The frequency of dysphagia across our entire sample is similar to that reported previously [2, 7, 8]. Specifically, our results also confirm previously reported low frequencies for patients intubated ≤12 h [9]. In addition, we confirmed that those patients intubated for >48 h were at the greatest risk of developing dysphagia; our dysphagia frequency for that intubation group was 67.5 %, a much higher frequency than previously reported [6]. Although the study by Barker and colleagues [6] was conducted at the same institution, patients in our study who had intubation >48 h were older and had a higher NYHA symptom class, suggesting a population at increased risk of complications.

Establishing the cause of dysphagia following endotracheal intubation is a challenge often because of patients’ medical complexity and comorbidities. While determining causation is outside the scope of the current study, some have reported structural and mechanical alterations to the upper airway following extubation in those patients with dysphagia [16, 20]. In addition, various intubation techniques and induction medication can either positively or negatively affect protective airway reflexes [21].

Our study had limitations that were inherent in its retrospective nature. We were unable to investigate baseline swallowing status as well as rule out all pre-existing medical conditions that may predispose a patient to dysphagia such as neurological disorders [22]. Our postoperative definition of dysphagia was also limited to bedside speech-language pathology assessment findings as well as surrogate nutrition variables such as a modified-texture diet or tube feeding as few patients received instrumental swallowing assessments. However, our identification of those with dysphagia was conservative. Specifically, we limited initial identification of dysphagia to within 96 h of final extubation, and most patients met multiple criteria for the presence of dysphagia. The dysphagic patients had adequate consciousness as assessed by the GCS scores and/or nursing records. We were unable to fully assess the presence of delirium as formal delirium screening scores were not recorded and they could not be derived from the available data. Finally, our data were limited to a single large, quaternary-care cardiac center serving a broad multiethnic demographic, suggesting but not proving that our findings would be applicable to similar centers. Limitations notwithstanding, we attempted to maintain methodological rigor, maximize generalizability, and minimize bias in several ways: (1) developing a priori operational definitions of dysphagia and our descriptive intubation strata, (2) including a homogeneous patient sample typical of many CV surgery centers, and (3) maintaining blinding throughout our data collection.
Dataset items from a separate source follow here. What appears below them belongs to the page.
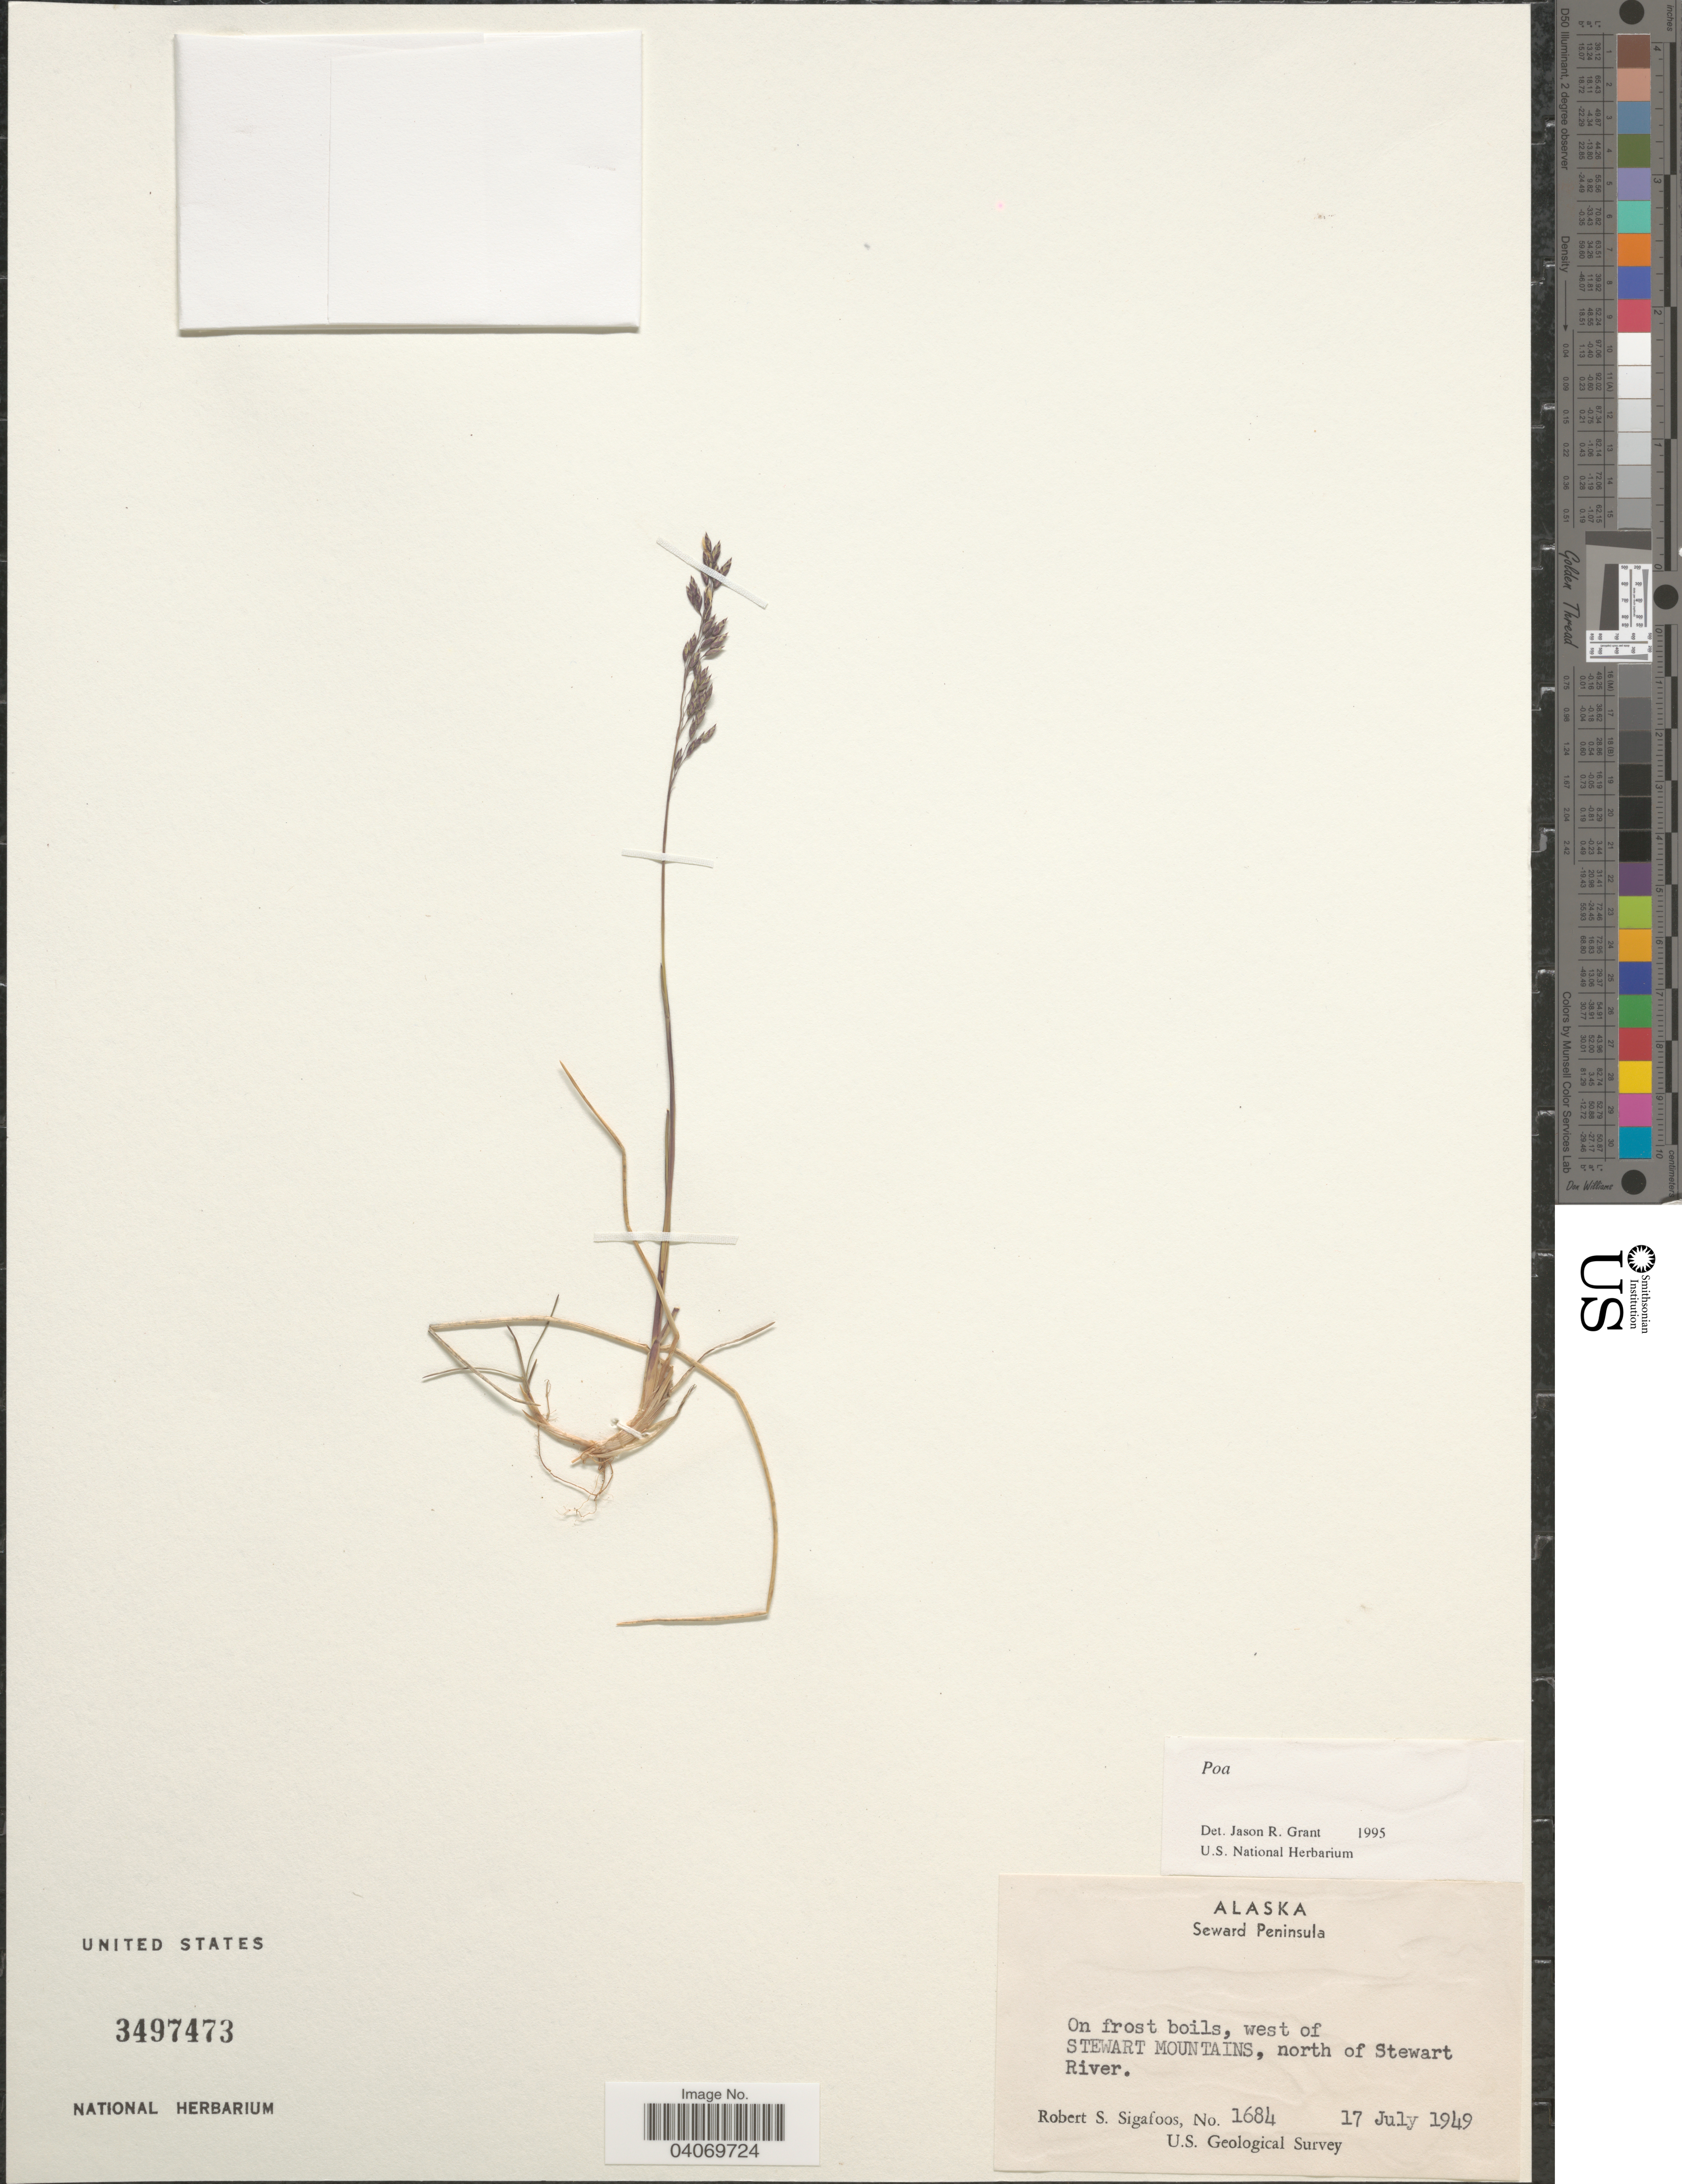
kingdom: Plantae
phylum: Tracheophyta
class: Liliopsida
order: Poales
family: Poaceae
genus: Poa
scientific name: Poa sp.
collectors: R. Sigafoos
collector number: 1684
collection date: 1949-07-17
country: United States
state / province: Alaska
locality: Seward Peninsula. On frost boils, west of Stewart Mountains, north of Stewart River. U.S. Geological Survey.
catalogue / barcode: US 3497473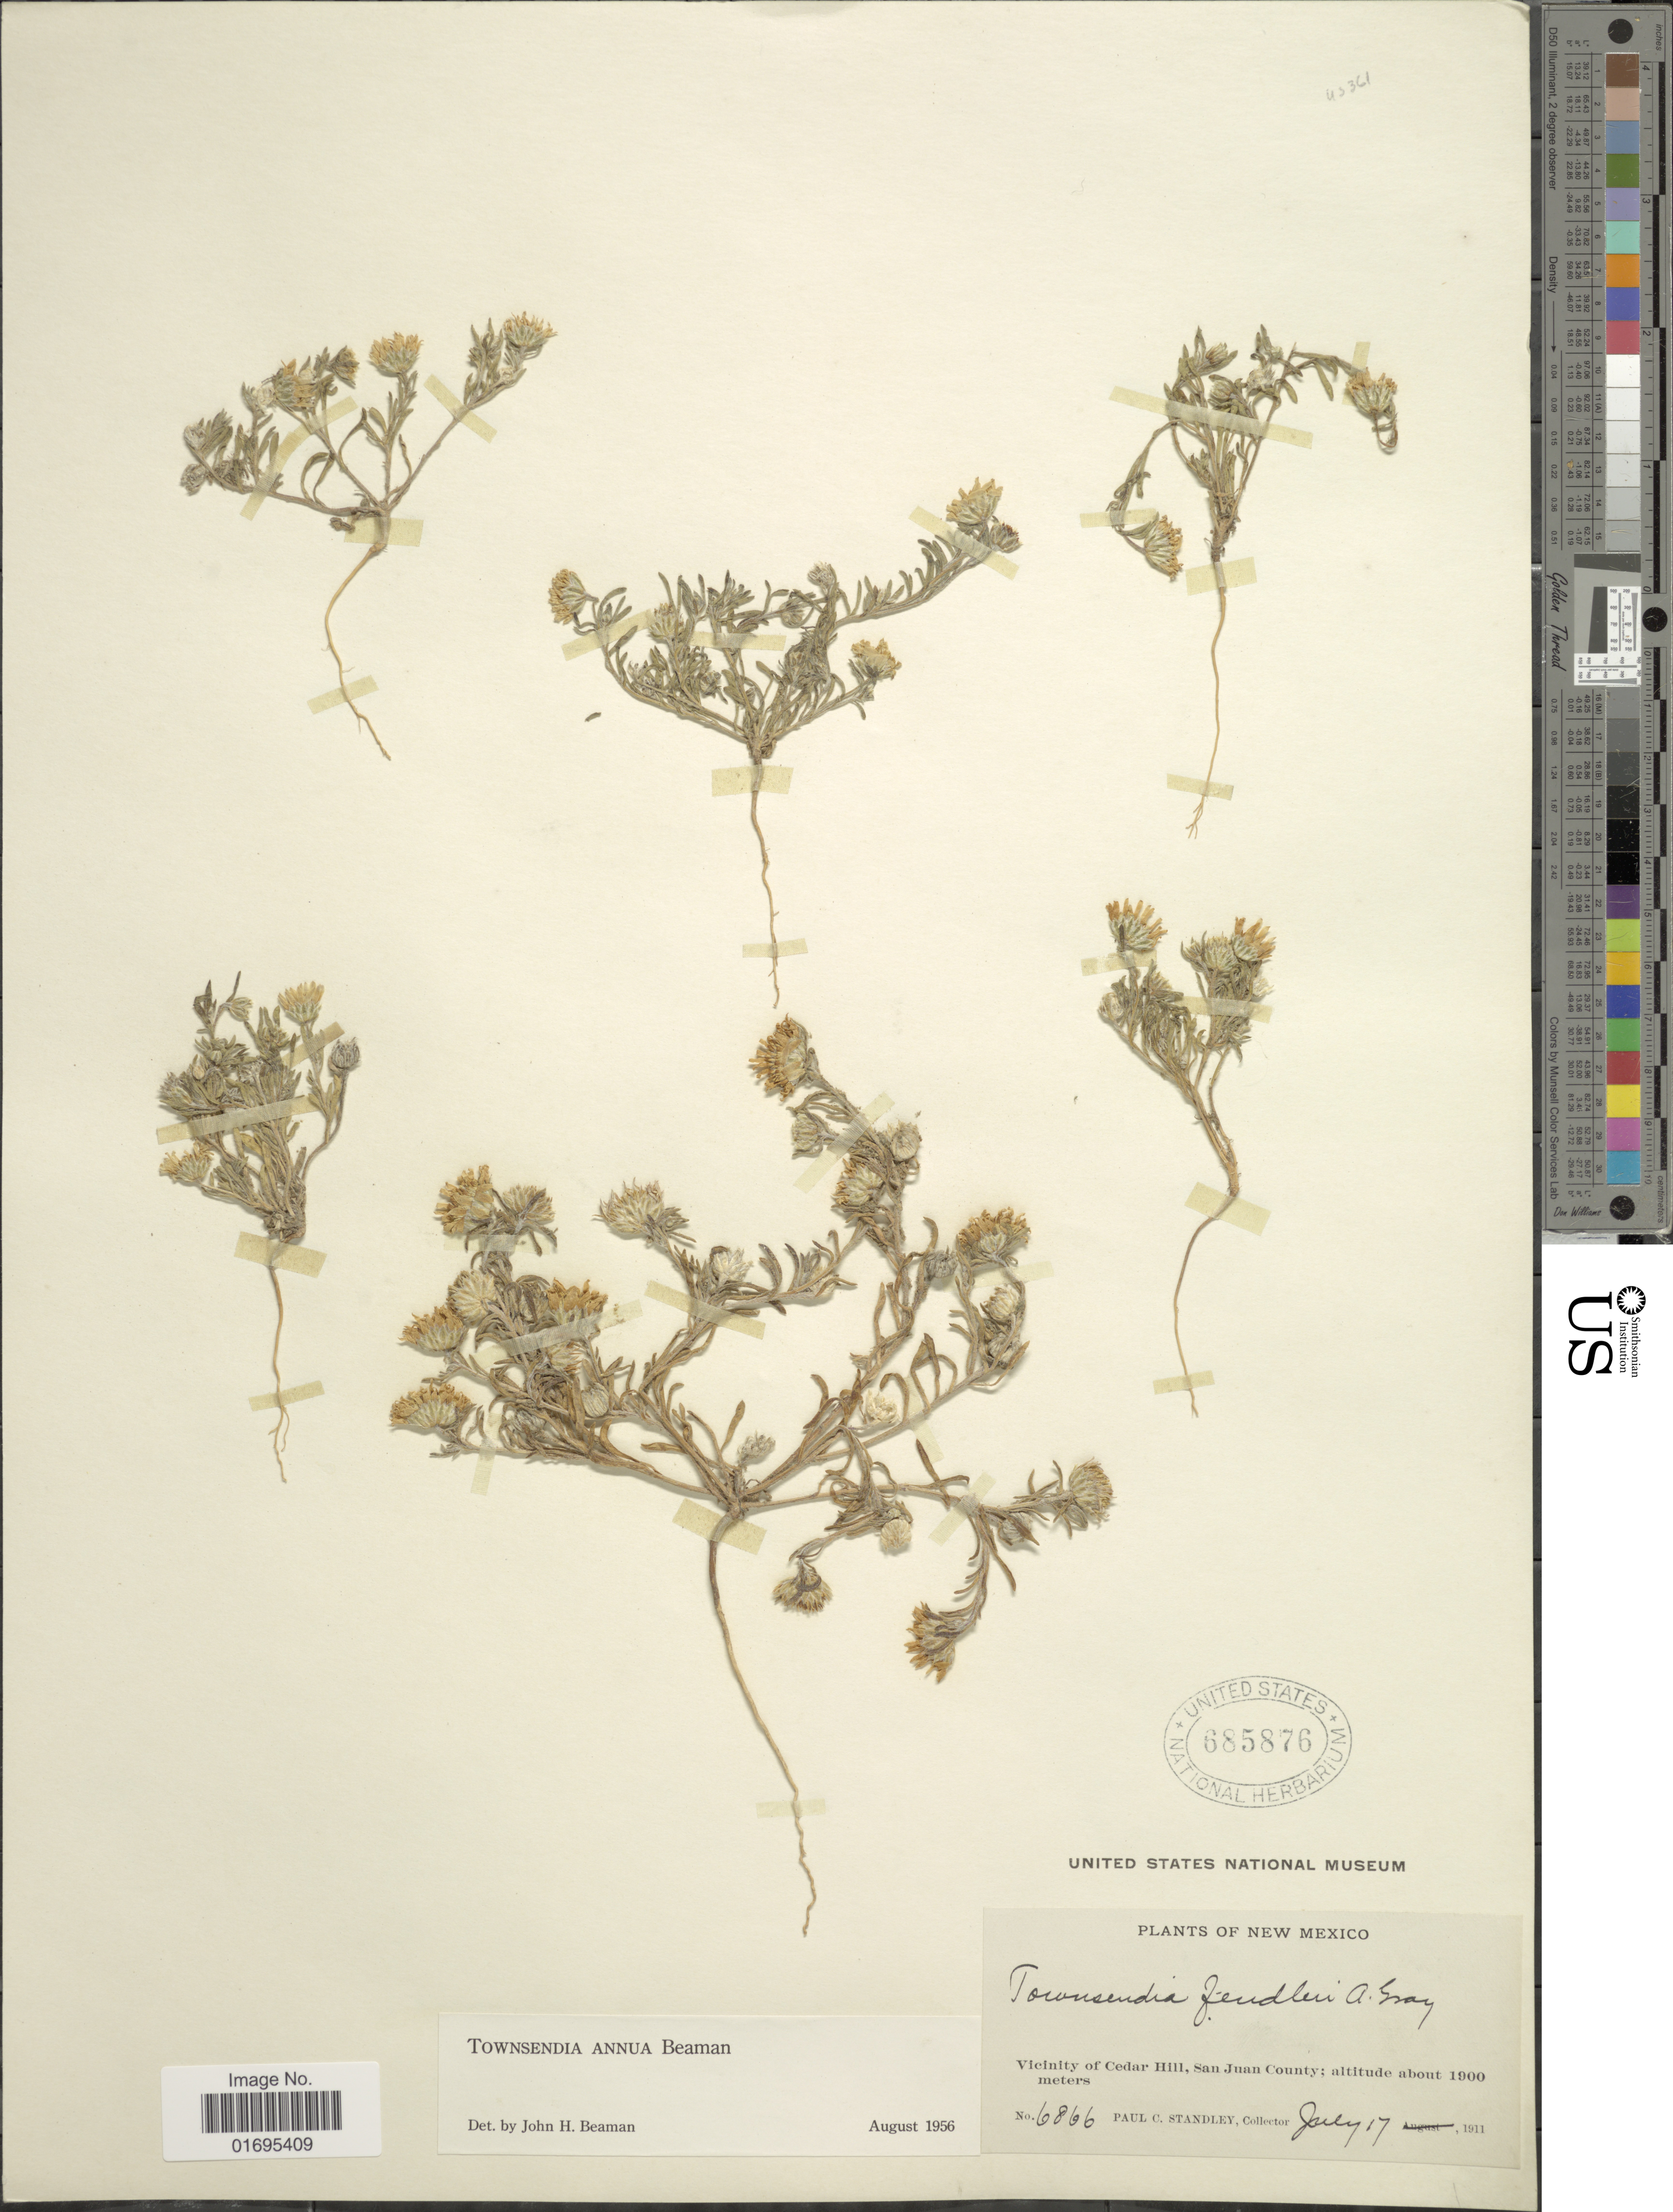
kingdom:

In conclusion, our description of dysphagia frequency, according to varying intubation durations in a CV surgery population, demonstrated that the highest risk of dysphagia occurs in patients intubated for more than 48 h. We identified risk factors associated with dysphagia as well as its independent predictors across the entire study sample. In general, older patients, those with perioperative sepsis, and longer intubation had the greater risk for dysphagia. While further prospective studies are needed to determine perioperative or comorbid factors that affect dysphagia severity and/or recovery, the present findings will serve as an important first step in the identification of at-risk patients following extubation.